Rarey M, Kramer B, Lengauer T
German National Research Center for Information Technology (GMD), Institute for Algorithms and Scientific Computing (SCAI), Sankt Augustin, Germany.
J Comput Aided Mol Des. 1997 Jul;11(4):369-84. doi: 10.1023/a:1007913026166.

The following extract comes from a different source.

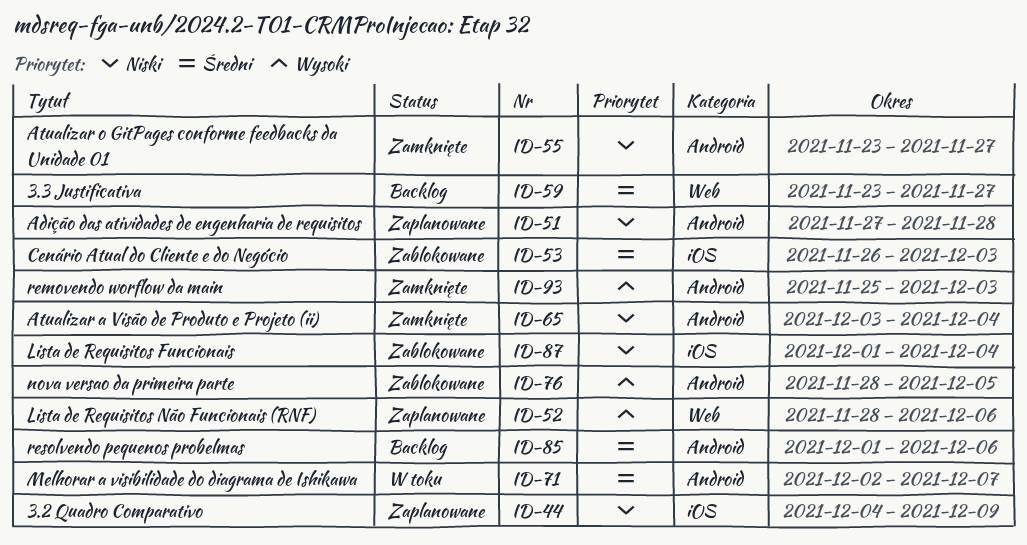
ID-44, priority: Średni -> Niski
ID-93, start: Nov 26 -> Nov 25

A possible way of tackling the molecular docking problem arising in computer-aided drug design is the use of the incremental construction method. This method consists of three steps: the selection of a part of a molecule, a so-called base fragment, the placement of the base fragment into the active site of a protein, and the subsequent reconstruction of the complete drug molecule. Assuming that a part of a drug molecule is known, which is specific enough to be a good base fragment, the method is proven to be successful for a large set of docking examples. In addition, it leads to the fastest algorithms for flexible docking published so far. In most real-world applications of docking, large sets of ligands have to be tested for affinity to a given protein. Thus, manual selection of a base fragment is not practical. On the other hand, the selection of a base fragment is critical in that only few selections lead to a low-energy structure. We overcome this limitation by selecting a representative set of base fragments instead of a single one. In this paper, we present a set of rules and algorithms to automate this selection. In addition, we extend the incremental construction method to deal with multiple fragmentations of the drug molecule. Our results show that with multiple automated base selection, the quality of the docking predictions is almost as good as with one manually preselected base fragment. In addition, the set of solutions is more diverse and alternative binding modes with low scores are found. Although the run time of the overall algorithm increases, the method remains fast enough to search through large ligand data sets.
解决计算机辅助药物设计中出现的分子对接问题的一种可能方法是使用增量构建方法。该方法包括三个步骤:选择分子的一部分,即所谓的基础片段;将基础片段放置到蛋白质的活性位点;以及随后重建完整的药物分子。假设已知药物分子的一部分,且该部分足够特异可作为良好的基础片段,那么该方法已被证明在大量对接实例中是成功的。此外,它还产生了迄今为止已发表的用于柔性对接的最快算法。在对接的大多数实际应用中,必须测试大量配体与给定蛋白质的亲和力。因此,手动选择基础片段并不实际。另一方面,基础片段的选择至关重要,因为只有少数选择会导致低能量结构。我们通过选择一组代表性的基础片段而非单个片段来克服这一限制。在本文中,我们提出了一组规则和算法来自动进行这种选择。此外,我们扩展了增量构建方法以处理药物分子的多个片段化。我们的结果表明,通过多次自动基础选择,对接预测的质量几乎与使用一个手动预先选择的基础片段一样好。此外,解决方案集更加多样,并且发现了得分较低的替代结合模式。虽然整个算法的运行时间增加了,但该方法仍然足够快,可以搜索大型配体数据集。